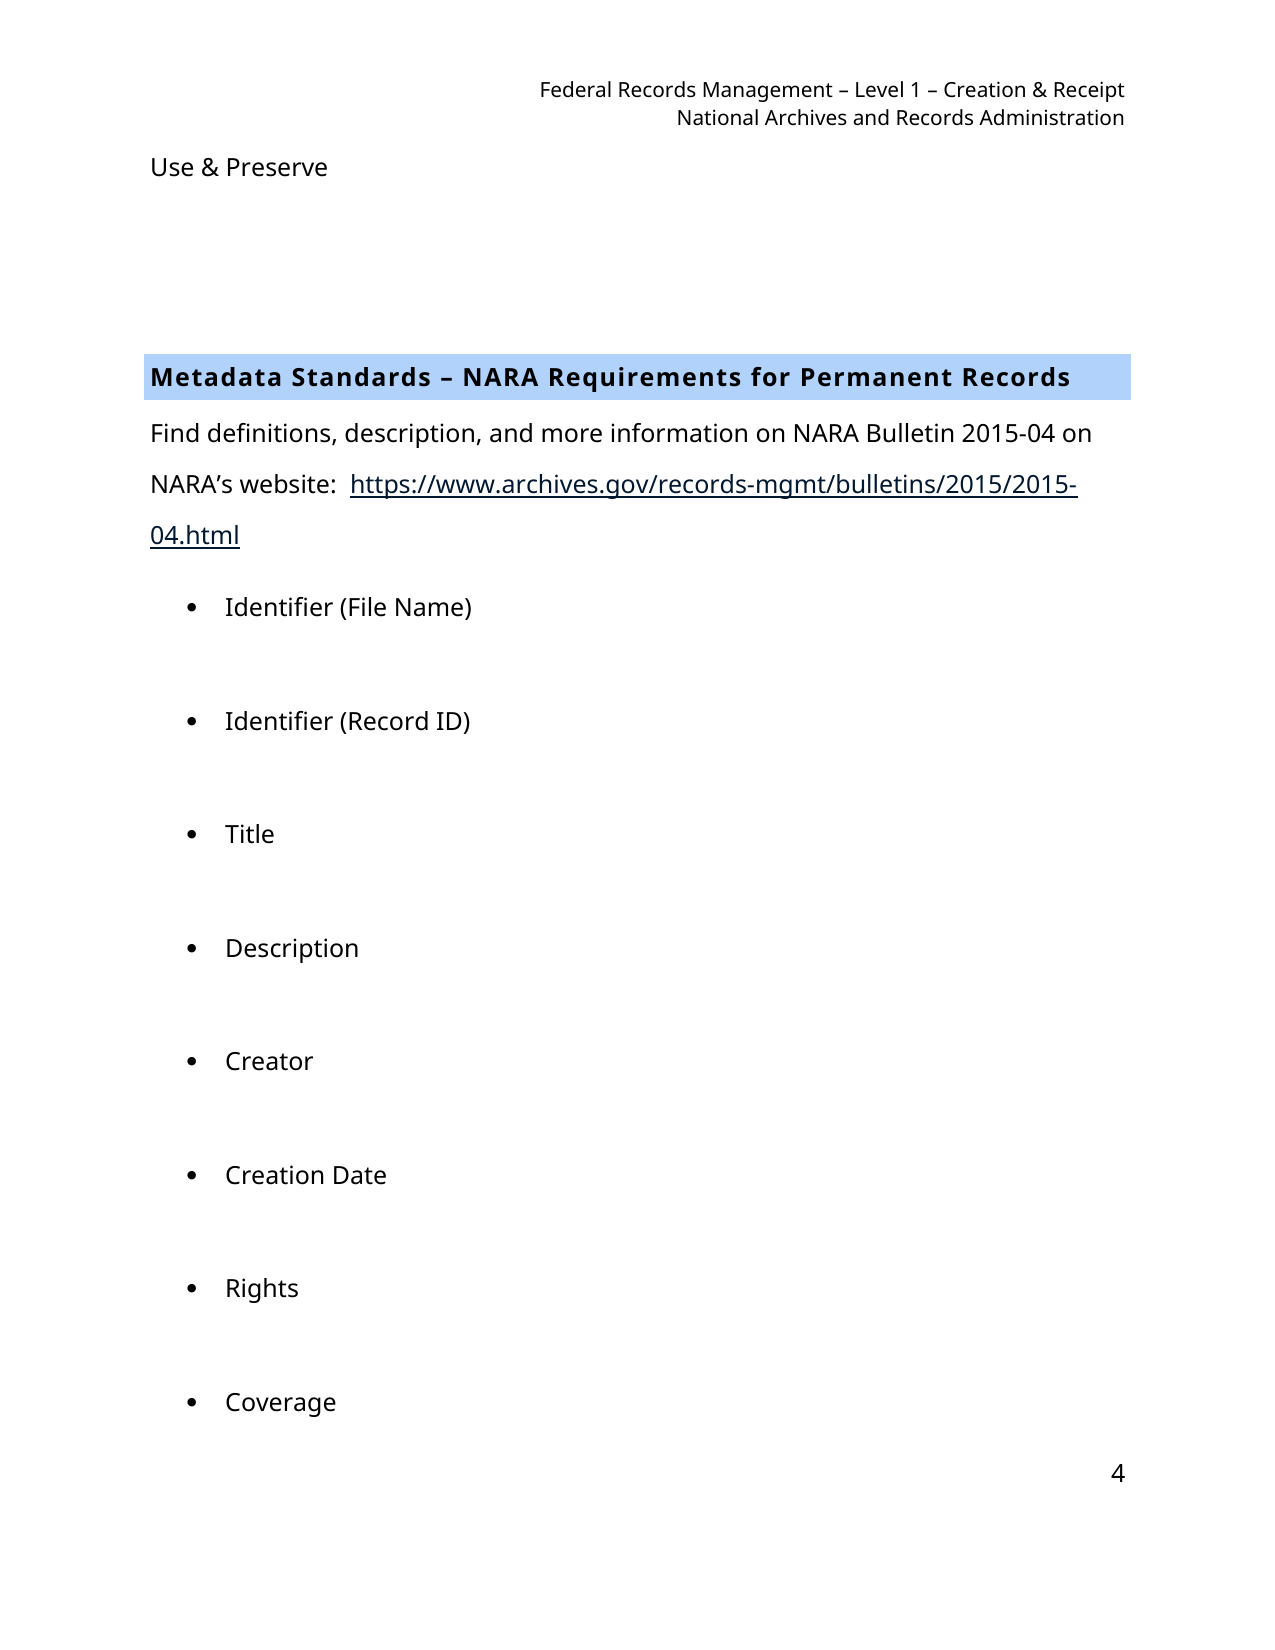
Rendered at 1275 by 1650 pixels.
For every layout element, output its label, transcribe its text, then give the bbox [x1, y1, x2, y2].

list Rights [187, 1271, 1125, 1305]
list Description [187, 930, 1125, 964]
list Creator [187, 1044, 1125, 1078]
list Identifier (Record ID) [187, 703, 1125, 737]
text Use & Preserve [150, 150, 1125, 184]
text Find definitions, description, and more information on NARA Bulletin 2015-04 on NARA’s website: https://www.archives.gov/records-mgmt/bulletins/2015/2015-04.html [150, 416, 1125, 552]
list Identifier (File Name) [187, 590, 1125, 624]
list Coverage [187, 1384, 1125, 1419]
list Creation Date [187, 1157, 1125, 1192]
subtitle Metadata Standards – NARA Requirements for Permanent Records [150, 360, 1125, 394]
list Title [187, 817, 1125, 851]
......
Your instructions>
You need to copy every entry exactly, taking out only the pictures.

Written response>
Rendered at 1275 by 1650 pixels.
For every layout element, output its label, transcribe its text, then give the bbox [x1, y1, x2, y2].

list Rights [187, 1271, 1125, 1305]
list Description [187, 930, 1125, 964]
list Creator [187, 1044, 1125, 1078]
list Identifier (Record ID) [187, 703, 1125, 737]
text Use & Preserve [150, 150, 1125, 184]
text Find definitions, description, and more information on NARA Bulletin 2015-04 on NARA’s website: https://www.archives.gov/records-mgmt/bulletins/2015/2015-04.html [150, 416, 1125, 552]
list Identifier (File Name) [187, 590, 1125, 624]
list Coverage [187, 1384, 1125, 1419]
list Creation Date [187, 1157, 1125, 1192]
subtitle Metadata Standards – NARA Requirements for Permanent Records [150, 360, 1125, 394]
list Title [187, 817, 1125, 851]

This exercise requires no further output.